# Words can not express the excitementI feel in this moment



## HerdQueen (Oct 15, 2012)

I am leaving to pick up my new buck! I'm shaking with excitement! You know that feeling you get when it is just right? It's majic. In a few hours I will be welcoming home Rembrandt!
http://www.fairleafarm.us/buckpage.htm#rembrandt


----------



## KW Farms (Jun 21, 2008)

Very nice! Congrats! :leap:


----------



## ksalvagno (Oct 6, 2009)

Congratulations


----------



## toth boer goats (Jul 20, 2008)

How exciting.


----------



## Dayna (Aug 16, 2012)

That is so exciting! I can't wait to see photos.


----------



## WalshKidsGoats (Nov 27, 2012)

Remembrant!!! Wow! Congrats!!! I love that boy! 

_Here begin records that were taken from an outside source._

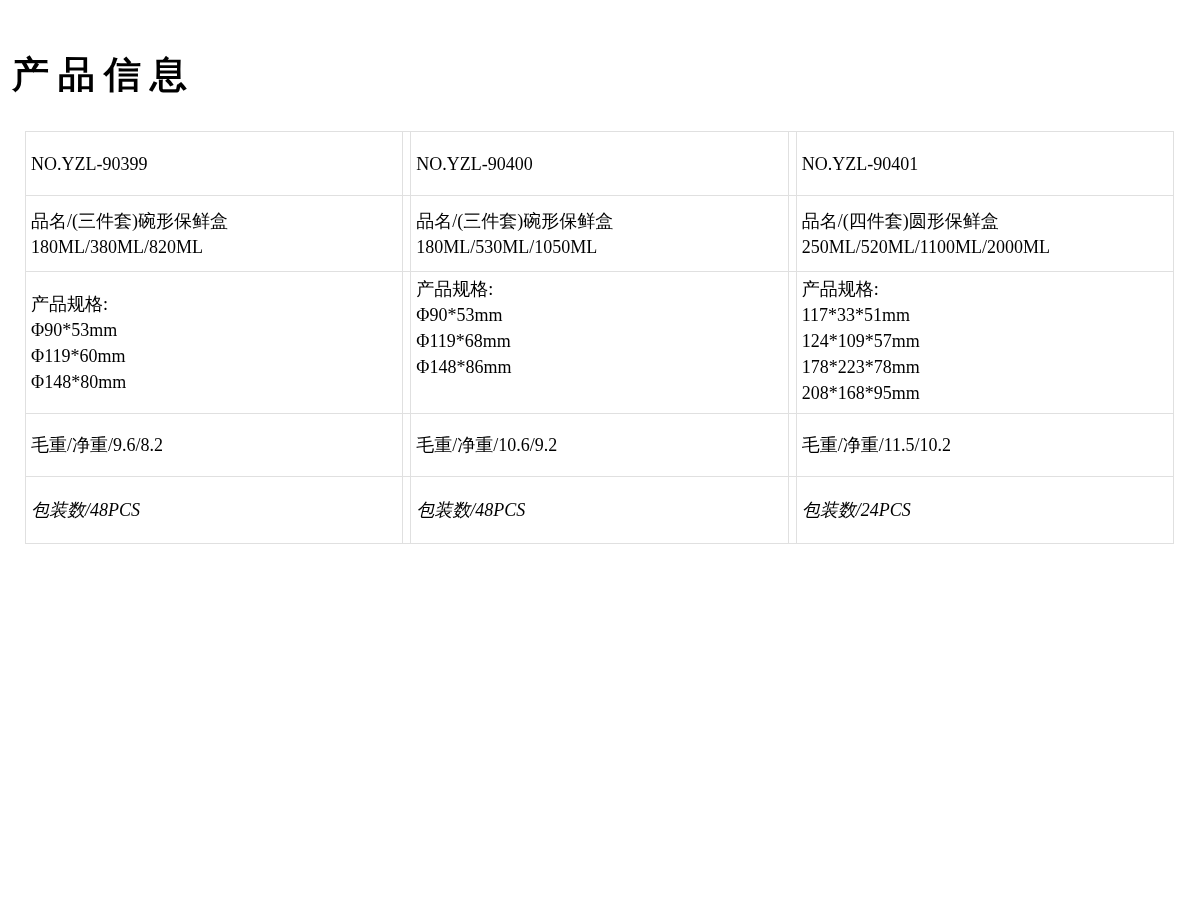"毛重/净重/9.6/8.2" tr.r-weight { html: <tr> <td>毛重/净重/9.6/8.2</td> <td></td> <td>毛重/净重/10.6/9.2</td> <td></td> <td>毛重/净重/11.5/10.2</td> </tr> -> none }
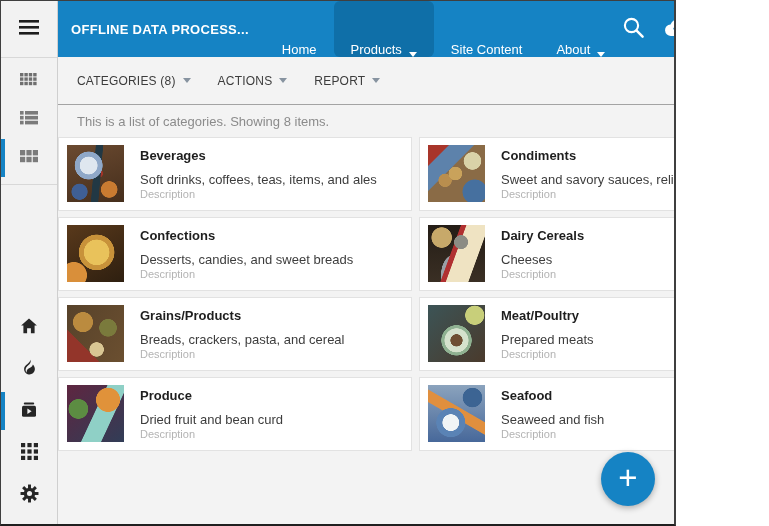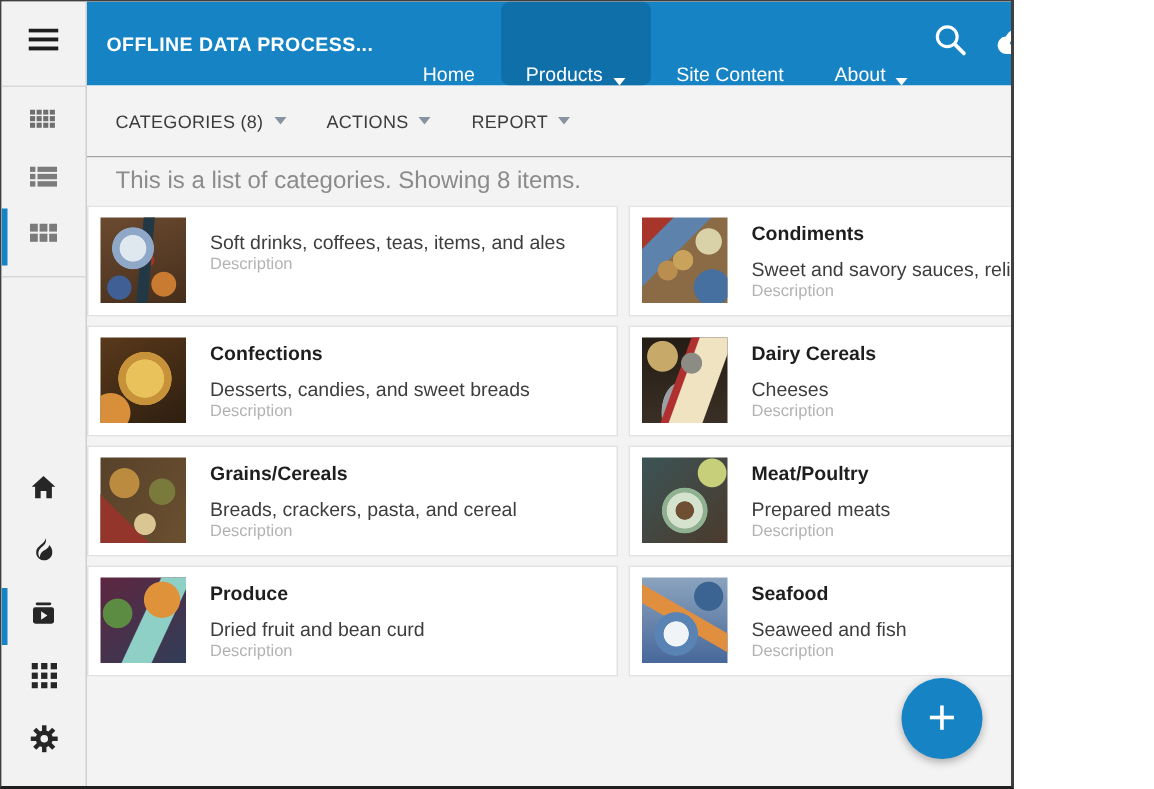"This is a list of" .statusbar { font-size: 16px -> 13px }
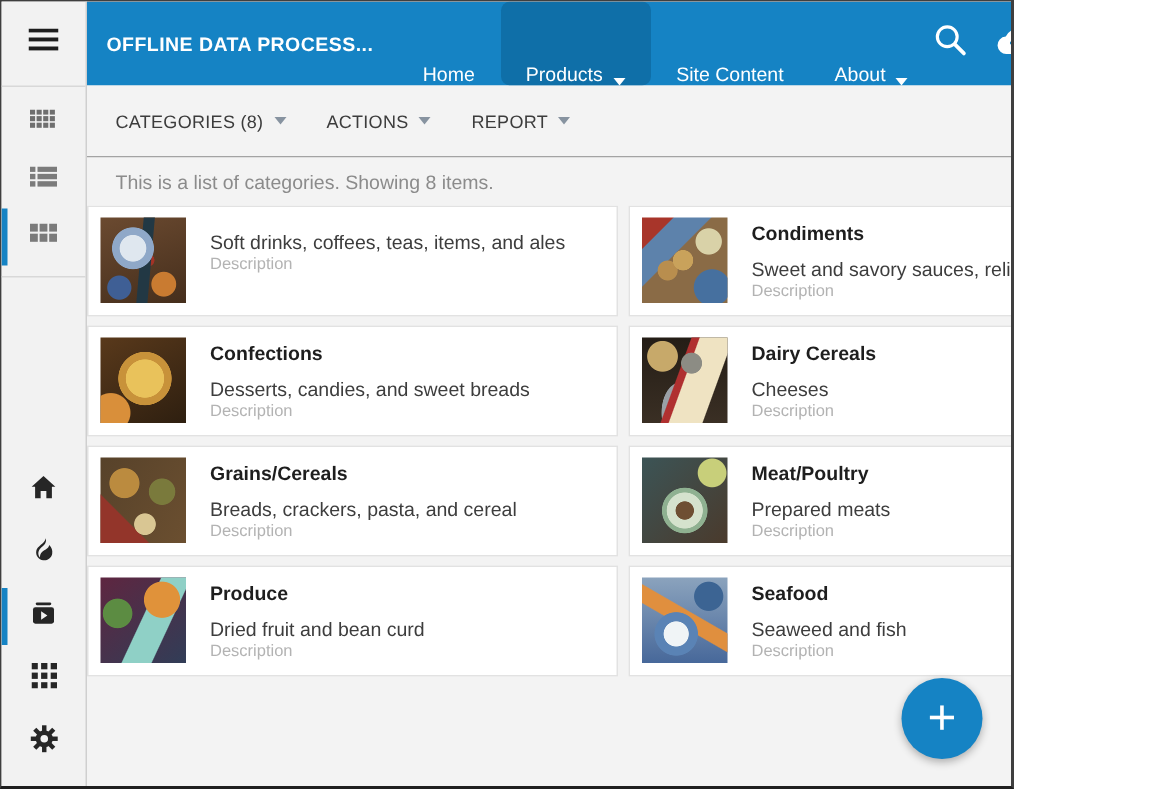"Beverages" div.card-title { html: none -> <div>Beverages</div> }
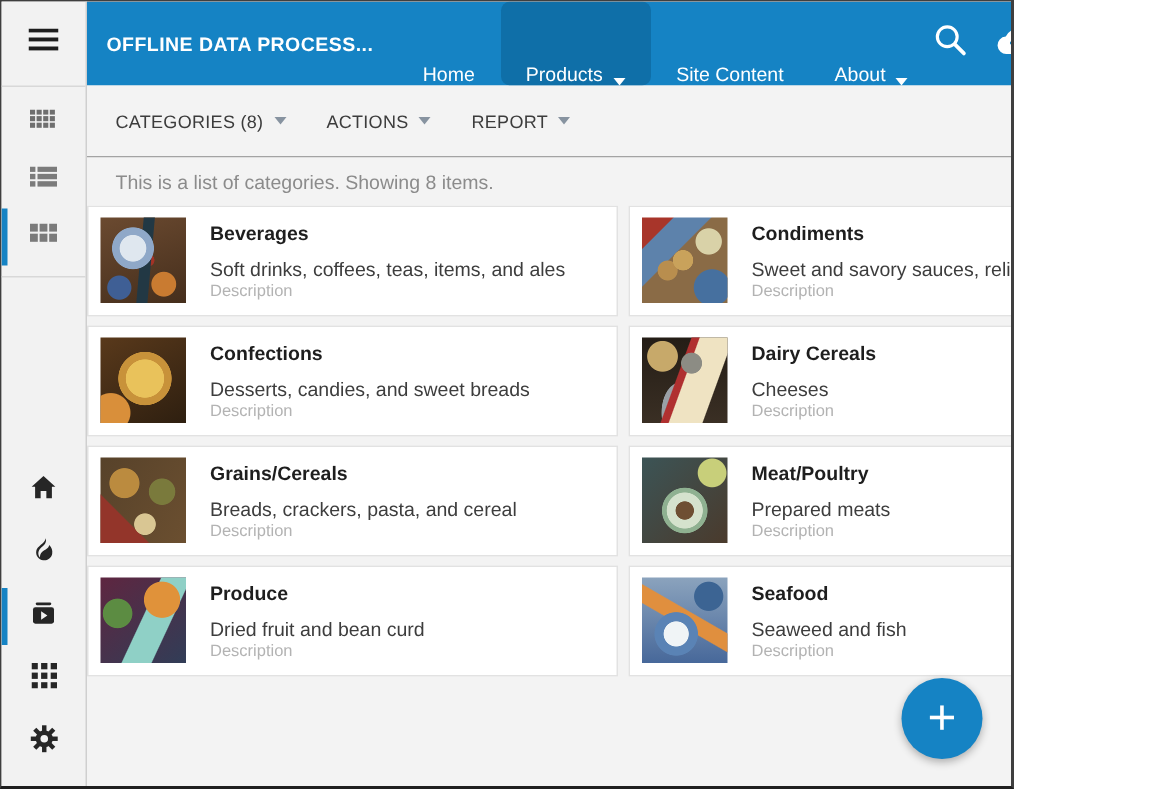"Grains/Cereals" div.card-title { text: Grains/Cereals -> Grains/Products }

Quality Nigerian Dwarf Goats
www.walshkidsgoats.com
Like us on Facebook!


----------



## DLeeB (Apr 5, 2012)

Handsome fellow!


----------



## HerdQueen (Oct 15, 2012)

Phew we made it home late... Silly me thinking I'll cruize down to Mass pick him up and cruize right on home. Going down traffic was so nice, but I was thinking look at all of those cars headed into NH, I wonder why? Duh Erica, Mass was pretty much closed due to a man hunt. The traffic signs said to take shelter, everyone was getting out of Dodge! They found him! 

Rembrandt was such a good boy in the back of the jeep. Not a peep! When we got home it was dark, he settled right in. He is so sweet! Then I got a wonderful suprise, my hubby put down the new floor in the milking parlor while I was gone, and it is beautiful!

Not a bad day at all(Traffic was worth it).


----------



## Dayna (Aug 16, 2012)

How wonderful! I hope he settles in quickly. I can't wait to see pictures tomorrow (hint hint hehe)


----------